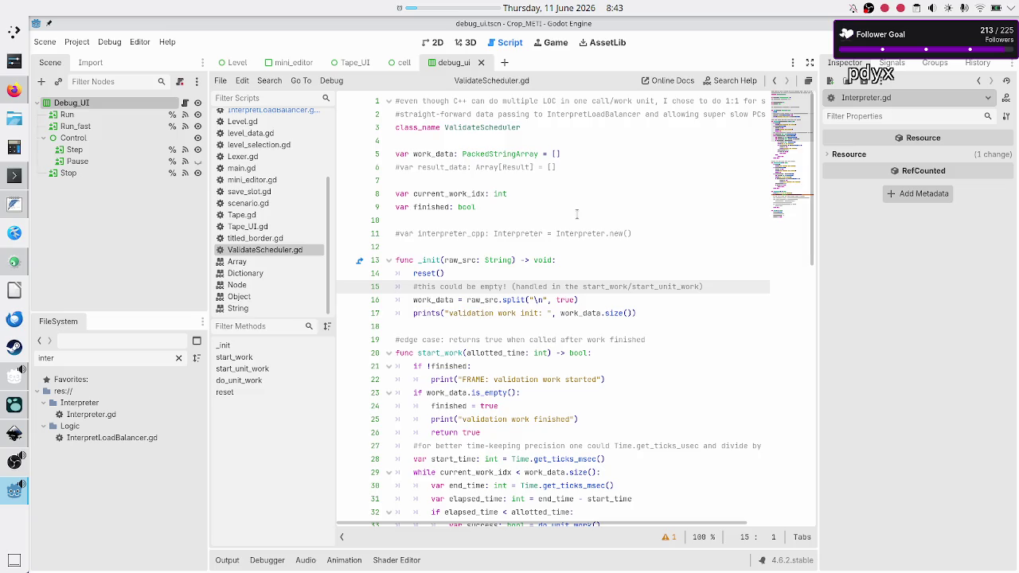
- Select the raw_src parameter in _init, then open a blank line above _init
{"action": "key", "text": "Left"}
{"action": "key", "text": "Up"}
{"action": "key", "text": "End"}
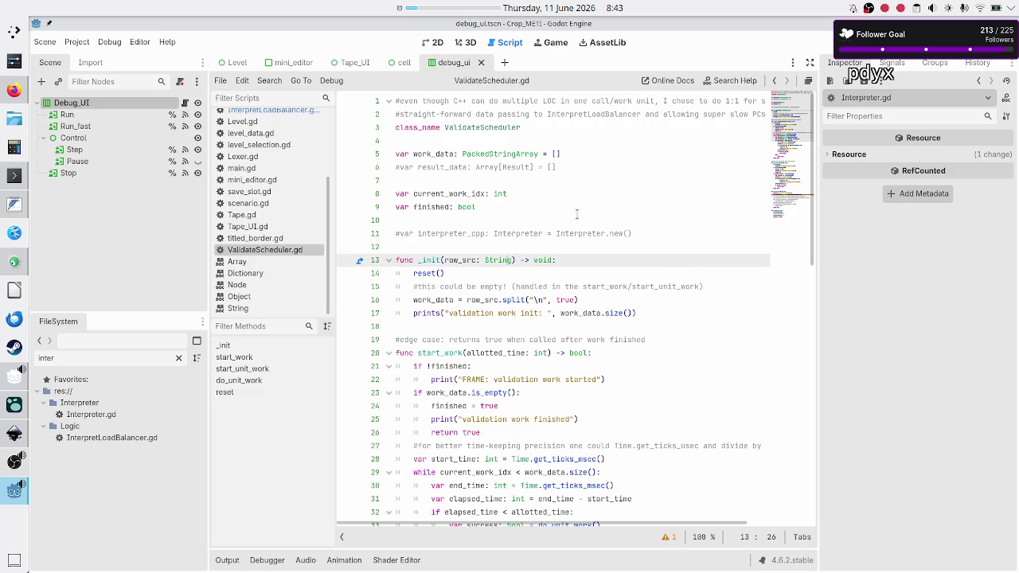
{"action": "key", "text": "Left"}
{"action": "key", "text": "shift+Left"}
{"action": "key", "text": "shift+Left"}
{"action": "key", "text": "shift+Left"}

What is required:
Print out the material word for word, omitting the pictures.

Exercise solution:
- Select the raw_src parameter in _init, then open a blank line above _init
{"action": "key", "text": "Left"}
{"action": "key", "text": "Up"}
{"action": "key", "text": "End"}
{"action": "key", "text": "Left"}
{"action": "key", "text": "shift+Left"}
{"action": "key", "text": "shift+Left"}
{"action": "key", "text": "shift+Left"}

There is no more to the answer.